(EXERCISE DATA Opens)
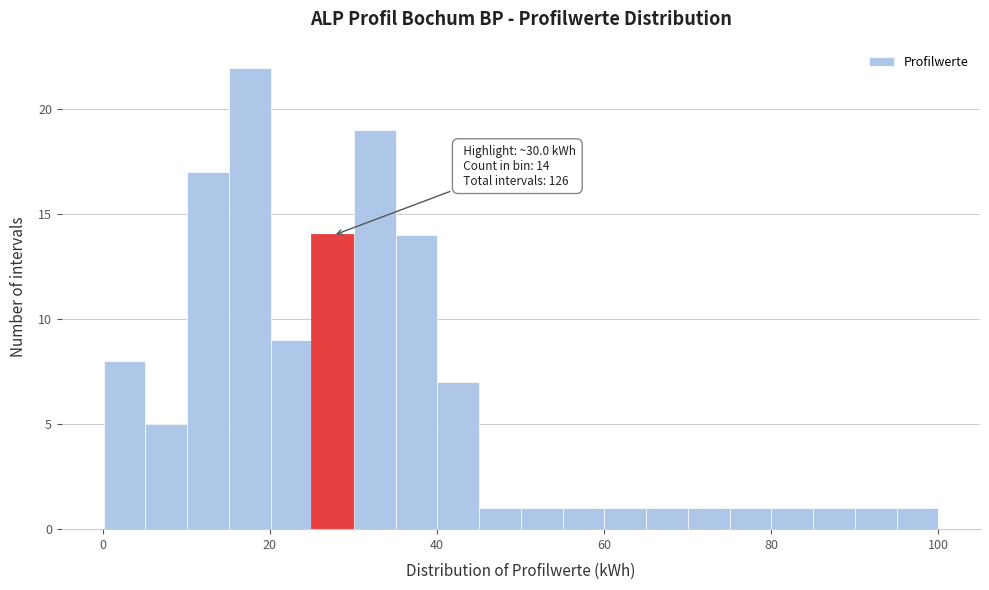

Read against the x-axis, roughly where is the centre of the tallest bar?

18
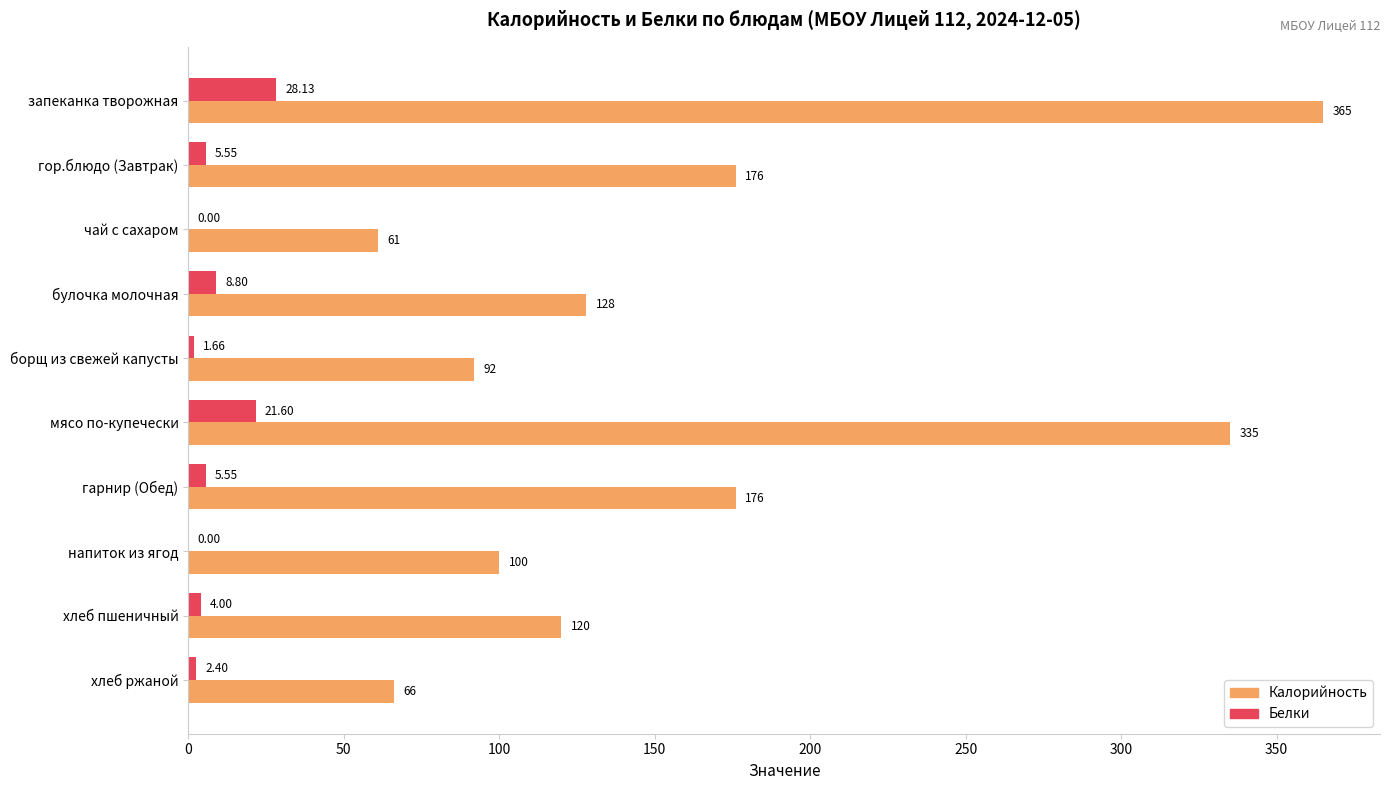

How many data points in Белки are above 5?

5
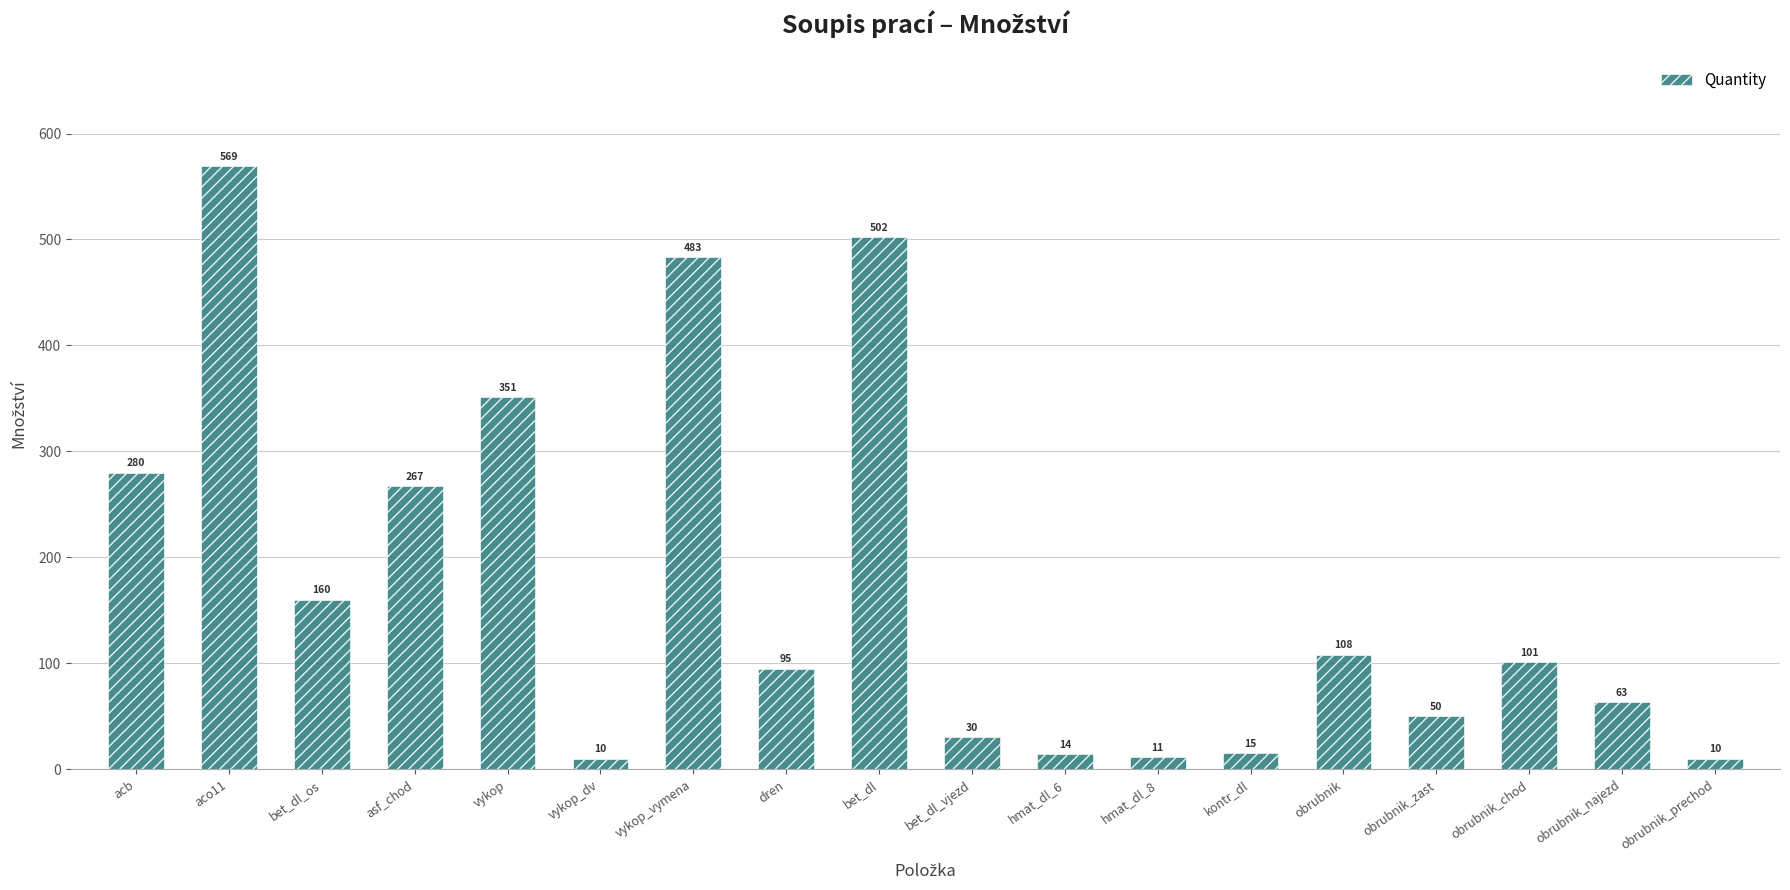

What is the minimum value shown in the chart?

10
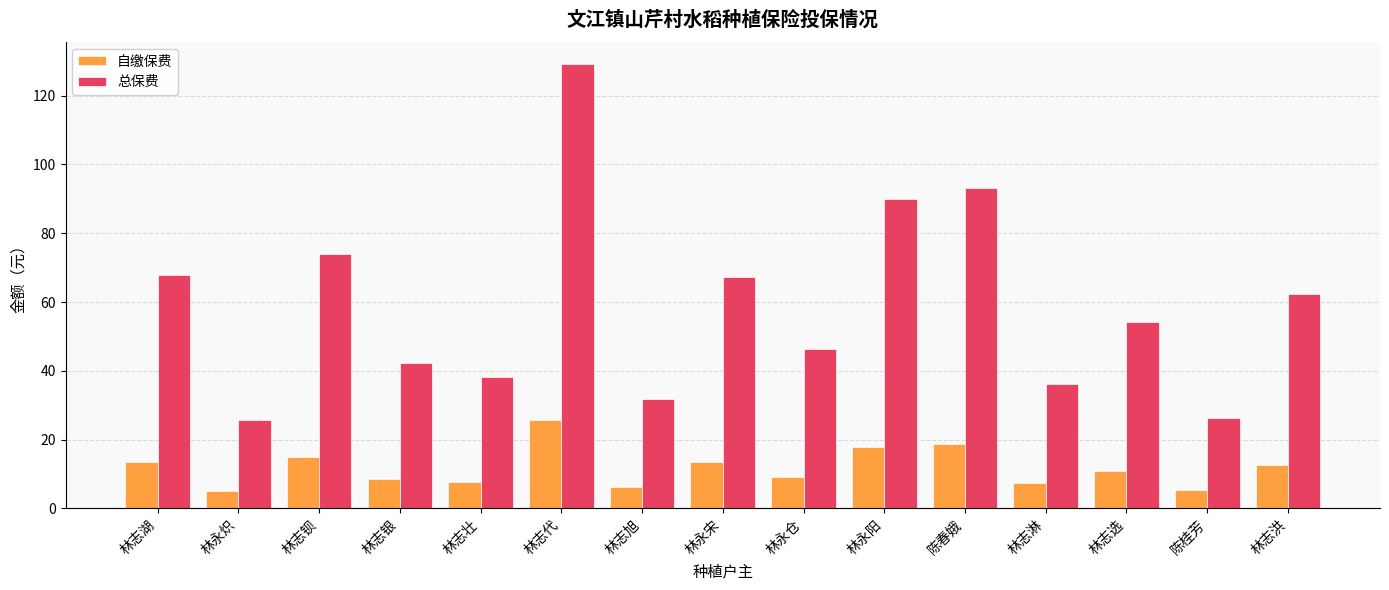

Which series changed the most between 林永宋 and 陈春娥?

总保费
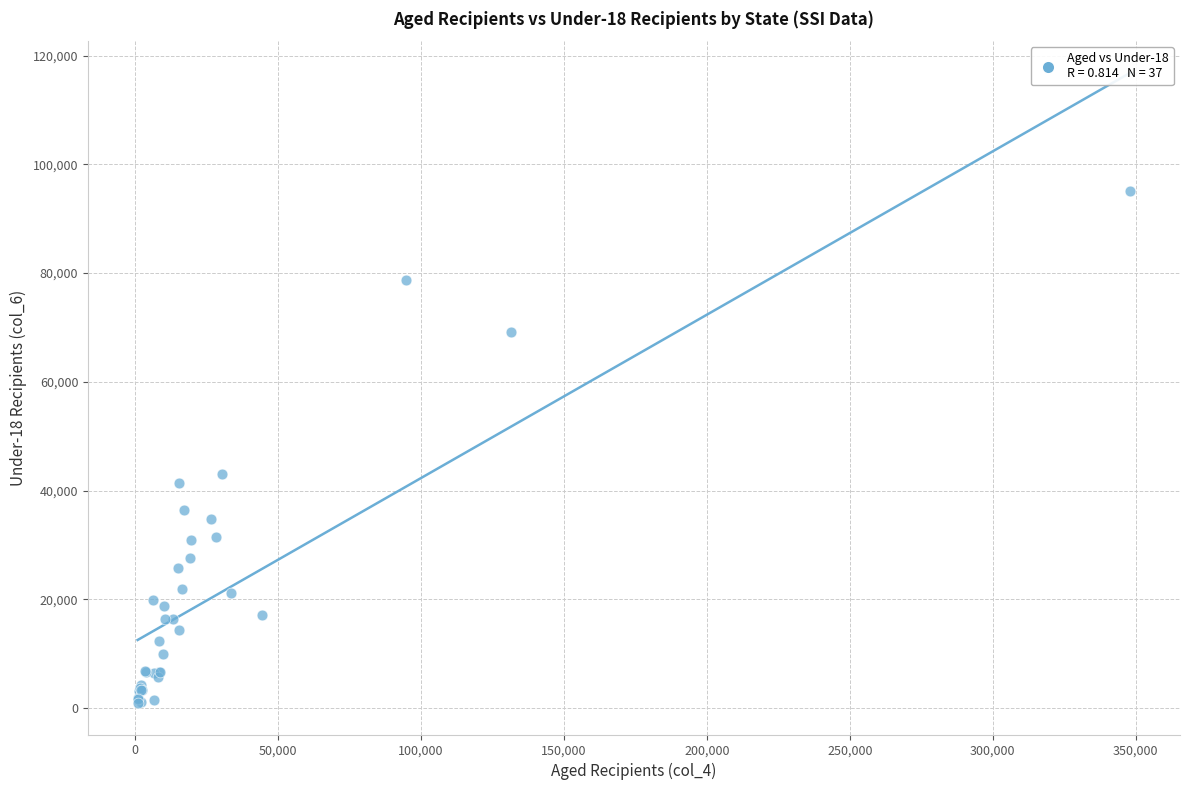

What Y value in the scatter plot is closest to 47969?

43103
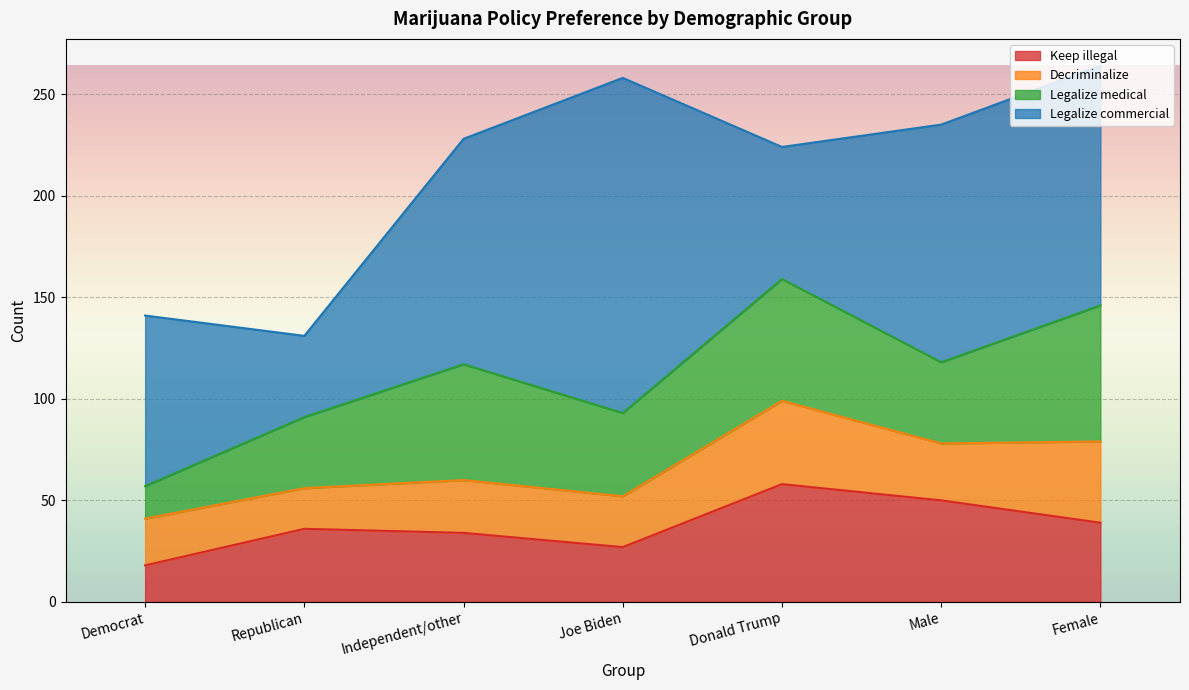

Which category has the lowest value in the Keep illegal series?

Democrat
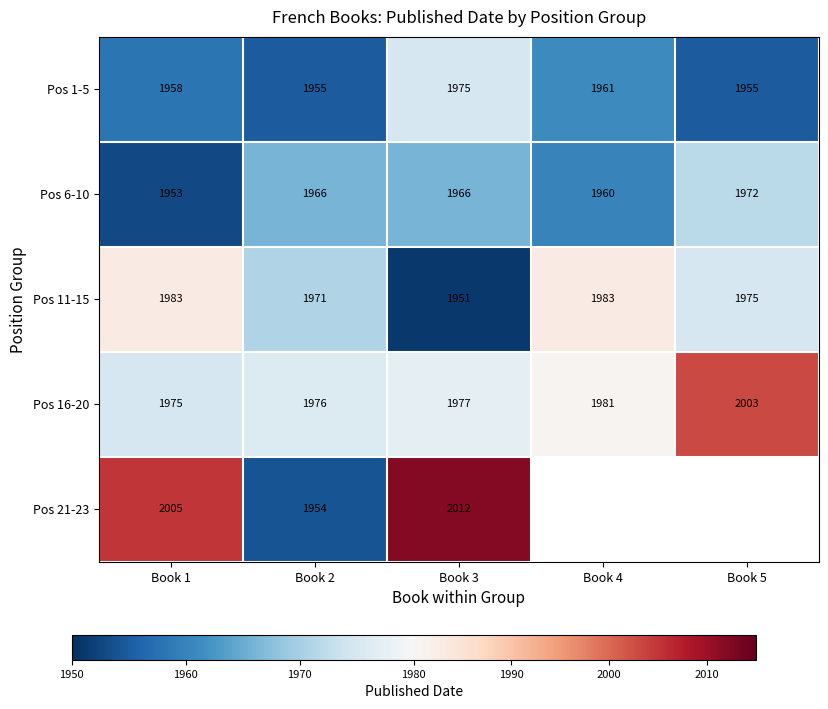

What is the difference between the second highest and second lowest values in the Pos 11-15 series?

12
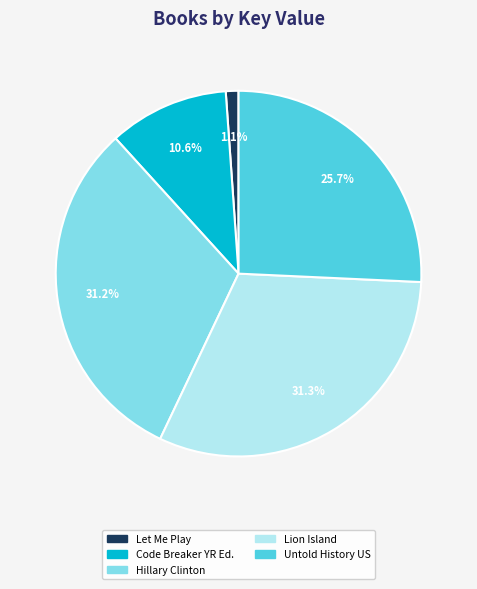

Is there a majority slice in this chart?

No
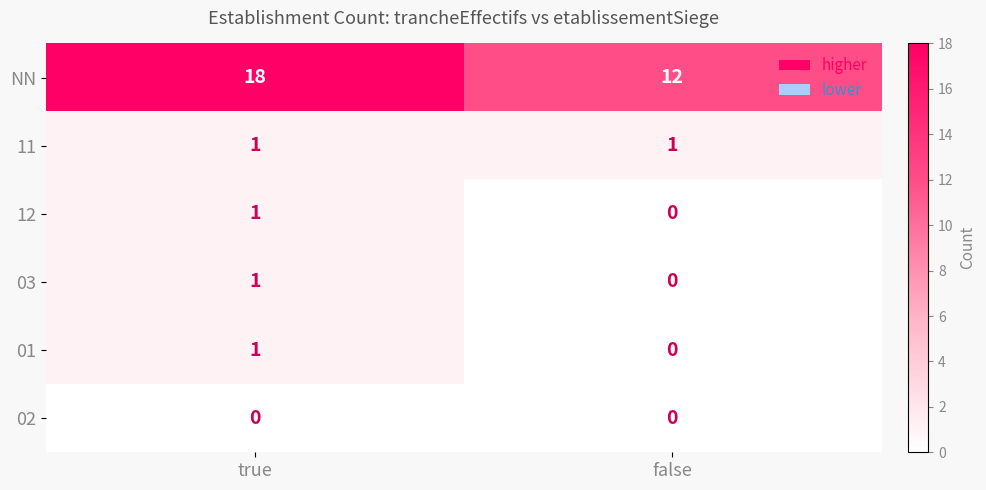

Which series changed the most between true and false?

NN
(EXERCISE DATA Closes)
### WHAT THE TASK REQUIRES:
Rewrite all of the material above, swapping every "series" for "data group" and keeping everything else unchanged, but leave the pictures out.

### EXERCISE RESULT:
Read against the x-axis, roughly where is the centre of the tallest bar?

18

How many data points in Белки are above 5?

5

What is the minimum value shown in the chart?

10

Which data group changed the most between 林永宋 and 陈春娥?

总保费

What Y value in the scatter plot is closest to 47969?

43103

Which category has the lowest value in the Keep illegal data group?

Democrat

What is the difference between the second highest and second lowest values in the Pos 11-15 data group?

12

Is there a majority slice in this chart?

No

Which data group changed the most between true and false?

NN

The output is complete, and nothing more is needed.